London. Großbritannien hat ein neues Aschenputtel-Märchen: Nach Paul Potts legt jetzt Susan Boyle (47) einen kometenhaften Aufstieg hin. Die schrullige, rundliche Schottin betört in der Casting-Show "Britains's got Talent" Großbritannien mit einer Stimme, die Tränen fließen lässt.

Großbritannien hat ein neues Aschenputtel-Märchen: Nach Paul Potts, dem singenden Handyverkäufer, legt jetzt Susan Boyle (47) einen kometenhaften Aufstieg hin. Dass die schrullige Außenseiterin aus Schottland das Rennen bei einer Casting-Show machen könnte, hätte niemand erwartet – genau das ist Geheimnis ihres Erfolges.

„Es sind verrückte Zeiten”, seufzt Boyle, leicht schockiert, leicht amüsiert – körbeweise trudelt Fanpost ein, US-Shows reißen sich um sie und Paparazzi belagern ihr bescheidenes Häuschen in Blackburn, einem Bergarbeiterstädtchen, dessen beste Jahre längst vorbei sind. „Der Rummel ist überwältigend”, sagt sie, „meistens lustig, aber manchmal auch beängstigend.”

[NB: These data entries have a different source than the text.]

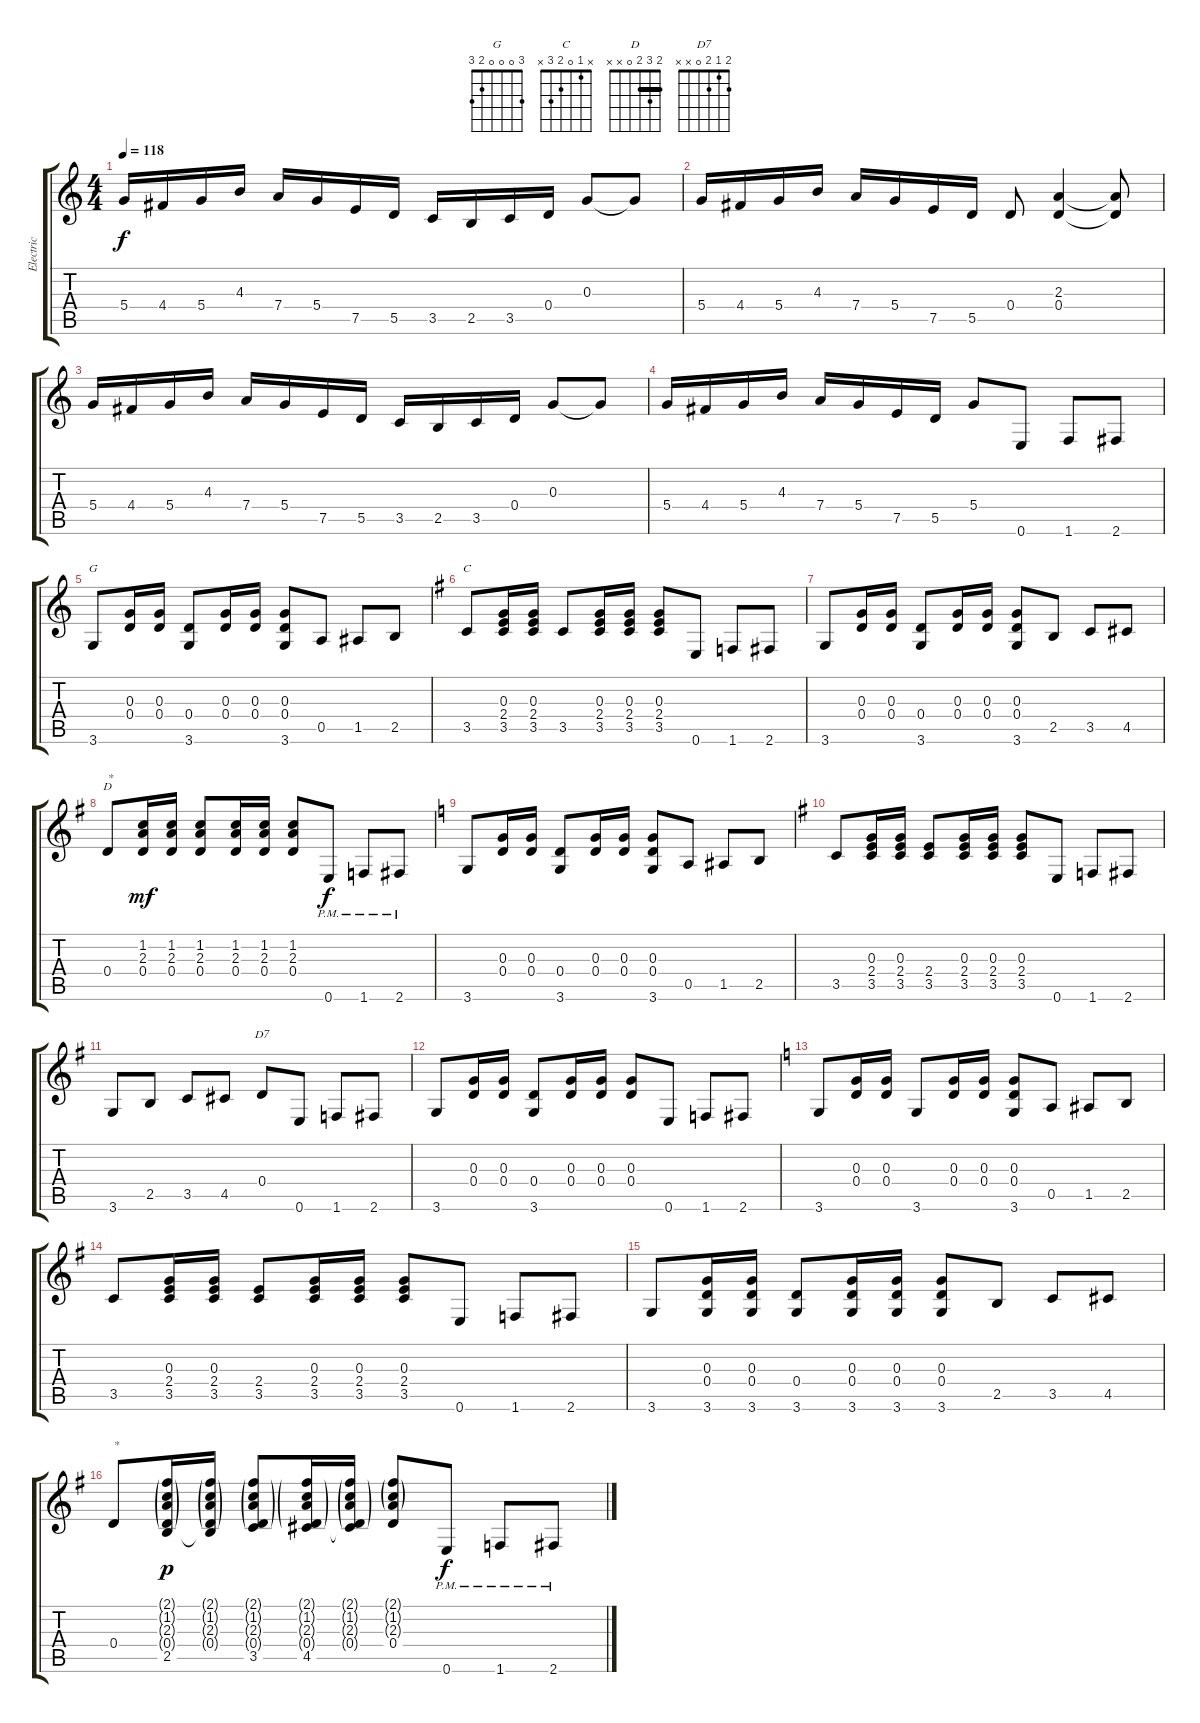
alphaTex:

\track ("Electric" "Electric") {instrument electricguitarclean}
\staff {score tabs}
\tuning (E4 B3 G3 D3 A2 E2) {hide}
\chord ("G" 3 0 0 0 2 3)
\chord ("C" x 1 0 2 3 x)
\chord ("D" 2 3 2 0 x x) {barre 2}
\chord ("D7" 2 1 2 0 x x)
\ts (4 4)
\tempo 118
\clef g2
\ks c
5.4.16{dy f instrument electricguitarclean} 4.4.16 5.4.16 4.3.16 7.4.16 5.4.16 7.5.16 5.5.16 3.5.16 2.5.16 3.5.16 0.4.16 0.3.8 0.3{t}.8 |
5.4.16 4.4.16 5.4.16 4.3.16 7.4.16 5.4.16 7.5.16 5.5.16 0.4.8 (2.3 0.4).4 (2.3{t} 0.4{t}).8 |
5.4.16 4.4.16 5.4.16 4.3.16 7.4.16 5.4.16 7.5.16 5.5.16 3.5.16 2.5.16 3.5.16 0.4.16 0.3.8 0.3{t}.8 |
5.4.16 4.4.16 5.4.16 4.3.16 7.4.16 5.4.16 7.5.16 5.5.16 5.4.8 0.6.8 1.6.8 2.6.8 |
3.6.8{ch "G"} (0.3 0.4).16 (0.3 0.4).16 (0.4 3.6).8 (0.3 0.4).16 (0.3 0.4).16 (0.3 0.4 3.6).8 0.5.8 1.5.8 2.5.8 |
\ks g
3.5.8{ch "C"} (0.3 2.4 3.5).16 (0.3 2.4 3.5).16 3.5.8 (0.3 2.4 3.5).16 (0.3 2.4 3.5).16 (0.3 2.4 3.5).8 0.6.8 1.6.8 2.6.8 |
3.6.8 (0.3 0.4).16 (0.3 0.4).16 (0.4 3.6).8 (0.3 0.4).16 (0.3 0.4).16 (0.3 0.4 3.6).8 2.5.8 3.5.8 4.5.8 |
0.4.8{ch "D" txt "*"} (1.2 2.3 0.4).16{dy mf} (1.2 2.3 0.4).16 (1.2 2.3 0.4).8 (1.2 2.3 0.4).16 (1.2 2.3 0.4).16 (1.2 2.3 0.4).8 0.6{pm}.8{dy f} 1.6{pm}.8 2.6{pm}.8 |
\ks c
3.6.8 (0.3 0.4).16 (0.3 0.4).16 (0.4 3.6).8 (0.3 0.4).16 (0.3 0.4).16 (0.3 0.4 3.6).8 0.5.8 1.5.8 2.5.8 |
\ks g
3.5.8 (0.3 2.4 3.5).16 (0.3 2.4 3.5).16 (2.4 3.5).8 (0.3 2.4 3.5).16 (0.3 2.4 3.5).16 (0.3 2.4 3.5).8 0.6.8 1.6.8 2.6.8 |
3.6.8 2.5.8 3.5.8 4.5.8 0.4.8{ch "D7"} 0.6.8 1.6.8 2.6.8 |
3.6.8 (0.3 0.4).16 (0.3 0.4).16 (0.4 3.6).8 (0.3 0.4).16 (0.3 0.4).16 (0.3 0.4).8 0.6.8 1.6.8 2.6.8 |
\ks c
3.6.8 (0.3 0.4).16 (0.3 0.4).16 3.6.8 (0.3 0.4).16 (0.3 0.4).16 (0.3 0.4 3.6).8 0.5.8 1.5.8 2.5.8 |
\ks g
3.5.8 (0.3 2.4 3.5).16 (0.3 2.4 3.5).16 (2.4 3.5).8 (0.3 2.4 3.5).16 (0.3 2.4 3.5).16 (0.3 2.4 3.5).8 0.6.8 1.6.8 2.6.8 |
3.6.8 (0.3 0.4 3.6).16 (0.3 0.4 3.6).16 (0.4 3.6).8 (0.3 0.4 3.6).16 (0.3 0.4 3.6).16 (0.3 0.4 3.6).8 2.5.8 3.5.8 4.5.8 |
0.4.8{txt "*"} (2.1{g} 1.2{g} 2.3{g} 0.4{g} 2.5).16{dy p} (2.1{g} 1.2{g} 2.3{g} 0.4{g} 2.5{t}).16 (2.1{g} 1.2{g} 2.3{g} 0.4{g} 3.5).8 (2.1{g} 1.2{g} 2.3{g} 0.4{g} 4.5).16 (2.1{g} 1.2{g} 2.3{g} 0.4{g} 4.5{t}).16 (2.1{g} 1.2{g} 2.3{g} 0.4).8 0.6{pm}.8{dy f} 1.6{pm}.8 2.6{pm}.8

Alles andere als eine Diva

Susan Boyle ist alles andere als eine Diva: höflich, nett und ehrlich, dazu mollig und ungeschminkt. Bis vor zwei Wochen lebte sie allein mit ihrer Katze „Peebles” (Kieselsteinchen), besitzt keinen Computer und ein Handy erst seit Neuestem. Unumwunden gibt sie zu, noch nie geküsst worden zu sein, aber „weiter auf den Richtigen zu warten”. Als Ehrenamtliche ihrer Kirchengemeinde besuchte sie mehrmals die Woche Senioren, war aber ansonsten arbeitslos – kurzum: Boyle galt bei weitem nicht als Siegerkandidatin in einer Talentshow. Doch dann trat sie bei „Britains Got Talent” auf, bezauberte mit dem Lied „I dreamed a dream” aus Les Misérables und wurde über Nacht berühmt.

Genau wie bei Paul Potts, ihrem Vorgänger, ist Susan Boyles Ruhm kühl inszeniert: Auch bei ihm lagen Welten zwischen seiner makellosen Stimme und dem nicht ganz so makellosen Äußerem. Auch bei ihm manipulierten die Fernsehmacher die Gefühle des Publikums: Es gehört zum Konzept der Sendung, dass auf der einen Seite schöne, arrogante und überhebliche Juroren, auf der anderen Seite eingeschüchterte Kandidaten stehen, denen meist jede Begabung fehlt.

75 Millionen Mal sahen Fans das U-Tube-Video

Boyle schien genau in diese Kategorie zu gehören, als sie im goldenen Spitzenkleid die Bühne betrat, unbeholfen-keck die Hüfte kreisen ließ und kundtat, wie „Elaine Page oder so jemand” singen zu wollen. Als sie jedoch zu ihrer himmlischen Version des „I dreamed a dream” anhebt, tut die Jury überrascht, unterdrückt für die Kamera gerade noch sichtbar die Krokodilstränen der Rührung ob dieser neuen Sternengeburt. Authentisch an der Show war nur Susan Boyles Stimme – und die geht gerade um die Welt. 75 Millionen Mal haben sich Fans das YouTube-Video ihres Auftritts angeschaut.

Die „Boylemania” hat jeden Stein in Susans Leben umgedreht. Millionen wissen nun, dass sie aufgrund von Sauerstoffmangel bei der Geburt lernbehindert ist, in der Schule deshalb gemobbt wurde, nur im Chor oder in ihre Haarbürste sang und ihre Mutter bis zu deren Tod pflegte.

Unvermeidlich ist wohl die Diskussion, die nun im Königreich tobt: Soll Susan sich verändern – wie etwa Paul Potts, der neue Zähne, Klamotten und eine andere Frisur verpasst bekommen hat? Nach all dem Spott, der Häme über ihre Optik findet die Mehrheit jetzt jedoch, dass es eine Schande wäre, die 47-Jährige umzubiegen. Man liebt sie ja gerade wegen des krassen Gegensatzes zwischen Optik und Talent.